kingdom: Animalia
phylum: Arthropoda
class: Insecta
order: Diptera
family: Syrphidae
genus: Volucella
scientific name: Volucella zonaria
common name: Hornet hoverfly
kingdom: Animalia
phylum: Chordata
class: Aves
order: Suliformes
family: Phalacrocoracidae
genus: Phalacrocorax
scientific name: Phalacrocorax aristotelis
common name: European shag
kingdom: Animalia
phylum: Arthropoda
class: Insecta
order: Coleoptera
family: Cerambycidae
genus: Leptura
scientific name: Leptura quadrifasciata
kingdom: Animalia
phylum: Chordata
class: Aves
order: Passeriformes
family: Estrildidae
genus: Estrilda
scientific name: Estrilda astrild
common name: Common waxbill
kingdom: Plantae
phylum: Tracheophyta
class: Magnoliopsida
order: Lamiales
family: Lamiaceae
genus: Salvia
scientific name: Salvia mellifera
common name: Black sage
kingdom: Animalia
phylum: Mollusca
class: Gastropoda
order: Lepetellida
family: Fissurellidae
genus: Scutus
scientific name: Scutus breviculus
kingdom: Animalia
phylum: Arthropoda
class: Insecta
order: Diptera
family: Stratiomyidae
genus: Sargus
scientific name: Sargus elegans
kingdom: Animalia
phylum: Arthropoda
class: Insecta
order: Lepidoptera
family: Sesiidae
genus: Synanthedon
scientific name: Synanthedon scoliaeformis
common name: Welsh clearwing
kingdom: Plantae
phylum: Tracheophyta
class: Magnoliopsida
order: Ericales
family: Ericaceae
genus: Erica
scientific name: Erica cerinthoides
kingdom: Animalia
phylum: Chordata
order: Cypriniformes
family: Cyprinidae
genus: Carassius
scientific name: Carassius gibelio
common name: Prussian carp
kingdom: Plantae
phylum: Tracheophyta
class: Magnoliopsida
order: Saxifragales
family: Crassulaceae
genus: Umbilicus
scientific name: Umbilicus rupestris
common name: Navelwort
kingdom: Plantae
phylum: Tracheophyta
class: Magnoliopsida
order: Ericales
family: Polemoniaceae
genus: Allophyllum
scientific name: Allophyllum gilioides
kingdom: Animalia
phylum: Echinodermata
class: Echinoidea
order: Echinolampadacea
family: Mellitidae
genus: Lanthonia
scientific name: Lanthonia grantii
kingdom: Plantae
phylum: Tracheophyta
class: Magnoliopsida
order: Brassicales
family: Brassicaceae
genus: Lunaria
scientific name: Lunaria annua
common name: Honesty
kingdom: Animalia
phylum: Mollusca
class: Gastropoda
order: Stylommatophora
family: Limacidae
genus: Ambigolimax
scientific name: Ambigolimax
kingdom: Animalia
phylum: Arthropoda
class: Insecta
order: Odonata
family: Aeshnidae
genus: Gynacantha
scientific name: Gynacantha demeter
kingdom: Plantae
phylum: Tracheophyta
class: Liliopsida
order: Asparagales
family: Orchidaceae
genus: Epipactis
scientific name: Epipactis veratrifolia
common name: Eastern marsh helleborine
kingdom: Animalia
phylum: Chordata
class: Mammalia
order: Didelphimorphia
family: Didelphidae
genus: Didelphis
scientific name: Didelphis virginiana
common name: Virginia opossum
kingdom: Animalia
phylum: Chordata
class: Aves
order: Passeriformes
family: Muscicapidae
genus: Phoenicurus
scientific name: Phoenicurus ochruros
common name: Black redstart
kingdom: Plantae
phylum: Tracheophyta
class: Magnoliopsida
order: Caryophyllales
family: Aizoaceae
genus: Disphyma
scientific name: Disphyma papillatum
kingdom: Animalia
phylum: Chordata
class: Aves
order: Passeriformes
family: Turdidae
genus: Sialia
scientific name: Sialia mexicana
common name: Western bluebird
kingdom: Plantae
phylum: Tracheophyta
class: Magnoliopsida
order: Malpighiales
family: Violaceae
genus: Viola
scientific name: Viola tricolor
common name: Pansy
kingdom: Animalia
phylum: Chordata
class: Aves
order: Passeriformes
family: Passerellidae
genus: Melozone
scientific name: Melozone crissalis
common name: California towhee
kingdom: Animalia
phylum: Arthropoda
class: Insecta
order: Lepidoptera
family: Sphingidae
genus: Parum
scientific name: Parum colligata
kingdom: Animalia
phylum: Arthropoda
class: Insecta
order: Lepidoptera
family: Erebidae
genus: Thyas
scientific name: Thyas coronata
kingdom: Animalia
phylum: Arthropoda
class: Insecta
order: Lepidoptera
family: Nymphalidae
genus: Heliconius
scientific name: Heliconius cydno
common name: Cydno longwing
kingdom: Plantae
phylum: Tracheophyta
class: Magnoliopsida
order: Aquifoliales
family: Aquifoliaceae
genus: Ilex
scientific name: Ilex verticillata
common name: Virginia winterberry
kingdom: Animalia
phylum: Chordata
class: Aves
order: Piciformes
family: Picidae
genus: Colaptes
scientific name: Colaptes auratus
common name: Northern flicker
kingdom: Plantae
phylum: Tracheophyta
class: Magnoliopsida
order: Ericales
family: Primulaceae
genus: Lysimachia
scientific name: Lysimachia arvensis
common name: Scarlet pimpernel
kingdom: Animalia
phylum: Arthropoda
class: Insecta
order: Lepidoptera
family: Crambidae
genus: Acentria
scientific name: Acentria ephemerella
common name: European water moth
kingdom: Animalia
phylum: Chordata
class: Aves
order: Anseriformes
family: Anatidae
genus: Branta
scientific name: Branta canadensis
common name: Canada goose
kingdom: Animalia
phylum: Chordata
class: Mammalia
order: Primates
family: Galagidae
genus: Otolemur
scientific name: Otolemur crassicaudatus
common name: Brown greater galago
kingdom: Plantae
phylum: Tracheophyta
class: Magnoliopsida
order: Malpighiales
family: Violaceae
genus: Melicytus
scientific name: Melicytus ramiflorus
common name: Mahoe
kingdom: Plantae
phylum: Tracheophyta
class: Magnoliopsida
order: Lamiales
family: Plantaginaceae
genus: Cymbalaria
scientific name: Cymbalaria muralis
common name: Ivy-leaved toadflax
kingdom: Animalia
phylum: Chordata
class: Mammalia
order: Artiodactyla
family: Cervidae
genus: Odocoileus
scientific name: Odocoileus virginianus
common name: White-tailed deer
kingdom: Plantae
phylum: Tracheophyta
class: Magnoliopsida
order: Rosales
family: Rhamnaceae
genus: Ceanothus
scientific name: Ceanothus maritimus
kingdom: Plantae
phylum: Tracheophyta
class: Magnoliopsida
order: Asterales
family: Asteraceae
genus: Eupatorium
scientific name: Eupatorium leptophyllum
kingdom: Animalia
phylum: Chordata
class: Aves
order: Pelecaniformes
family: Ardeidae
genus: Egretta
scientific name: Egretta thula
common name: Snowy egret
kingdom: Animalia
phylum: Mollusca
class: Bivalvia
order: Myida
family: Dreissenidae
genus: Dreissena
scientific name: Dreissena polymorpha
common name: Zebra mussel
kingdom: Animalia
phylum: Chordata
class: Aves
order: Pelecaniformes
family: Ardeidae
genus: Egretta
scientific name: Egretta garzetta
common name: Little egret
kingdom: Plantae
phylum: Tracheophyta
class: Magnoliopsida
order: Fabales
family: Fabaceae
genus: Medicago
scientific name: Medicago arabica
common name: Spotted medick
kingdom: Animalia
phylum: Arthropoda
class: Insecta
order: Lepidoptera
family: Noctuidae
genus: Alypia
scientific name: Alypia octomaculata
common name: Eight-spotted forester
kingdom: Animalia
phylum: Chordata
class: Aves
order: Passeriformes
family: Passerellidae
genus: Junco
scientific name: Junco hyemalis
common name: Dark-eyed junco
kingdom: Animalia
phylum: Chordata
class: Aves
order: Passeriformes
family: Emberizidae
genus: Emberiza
::::
_WHAT THE TASK ASKS_
Write out word for word the lines of the entries above, starting with the line that contains "genus: Ambigolimax" and going on through the line that contains "common name: Black redstart".

_WRITTEN SOLUTION_
genus: Ambigolimax
scientific name: Ambigolimax
kingdom: Animalia
phylum: Arthropoda
class: Insecta
order: Odonata
family: Aeshnidae
genus: Gynacantha
scientific name: Gynacantha demeter
kingdom: Plantae
phylum: Tracheophyta
class: Liliopsida
order: Asparagales
family: Orchidaceae
genus: Epipactis
scientific name: Epipactis veratrifolia
common name: Eastern marsh helleborine
kingdom: Animalia
phylum: Chordata
class: Mammalia
order: Didelphimorphia
family: Didelphidae
genus: Didelphis
scientific name: Didelphis virginiana
common name: Virginia opossum
kingdom: Animalia
phylum: Chordata
class: Aves
order: Passeriformes
family: Muscicapidae
genus: Phoenicurus
scientific name: Phoenicurus ochruros
common name: Black redstart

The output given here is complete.